Suning’s ownership of Inter will not be affected by the sales of shares in parent company Suning.com.
This according to today’s print edition of Milan-based newspaper Corriere della Sera, who report that the Chinese company control the Nerazzurri through a Luxembourg-based holding company which is not affected by the parent company, and that they remain in control despite losing significant shares in Suning.com.
Suning’s financial difficulties are well-known, with the Chinese company facing a large debt burden while income is greatly reduced due to the pandemic.
Recent news that founder Zhang Jindong was recently forced to sell 17% of his shares in Suning.com by a Chinese court, and that Alibaba are now majority shareholders in the company with 20% has led to speculation that the Zhang family’s ownership of the Nerazzurri could be compromised.

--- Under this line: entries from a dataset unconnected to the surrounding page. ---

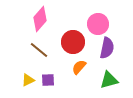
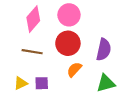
pink circle: (98, 24) -> (69, 15), moved
brown line: (39, 50) -> (32, 52), turned -30

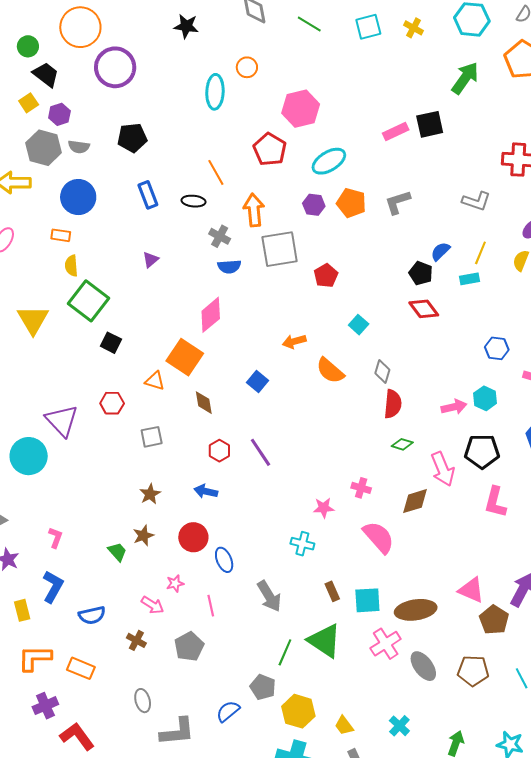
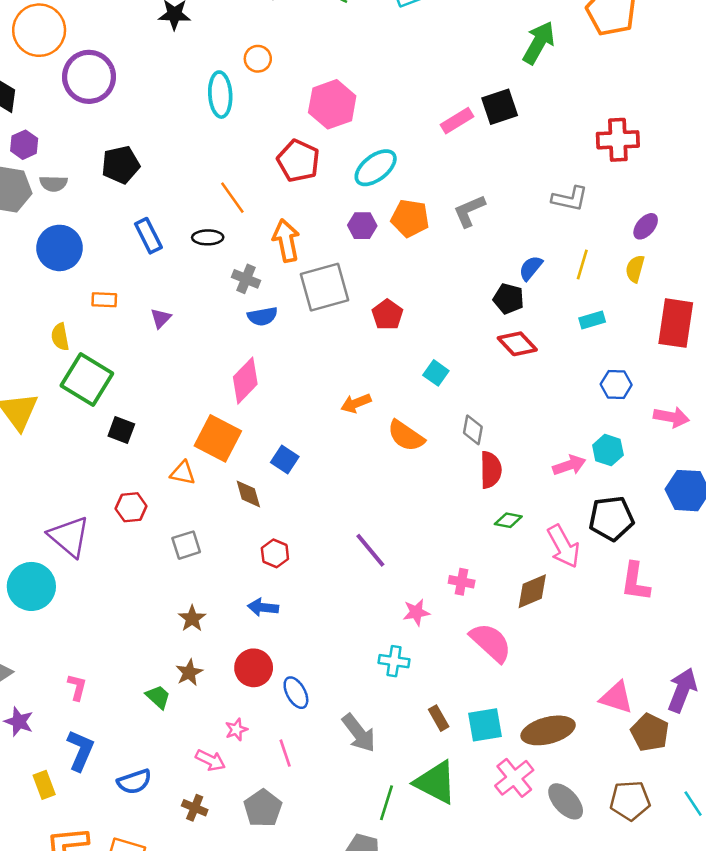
orange rectangle: (61, 235) -> (104, 300), moved
cyan rectangle: (469, 279) -> (592, 320), moved
blue square: (257, 381) -> (285, 459), moved
purple line: (260, 452) -> (370, 550), moved

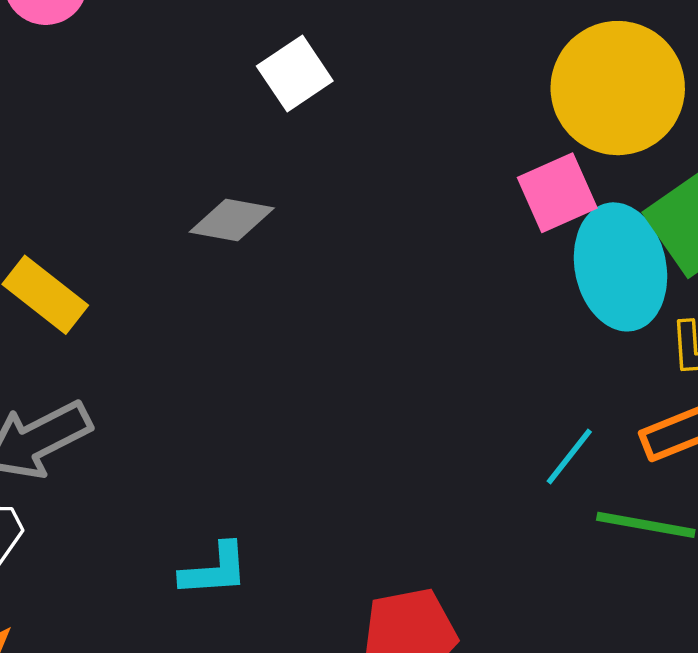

However, since they do not run the club through the parent company Suning.com, but rather through Luxembourg-based holding company Grand Tower, the Zhangs can continue to run the club autonomously from the fate of the parent company for the time being.
It is through this channel that the company took on €275 million loan from American fund Oaktree Capital, and should the company be unable to repay their debt on the loan as it matures then the company could fall into the hands of Oaktree.
However, this is not connected to what is happening with Suning.com in China, and for now Suning remain in control of the Nerazzurri.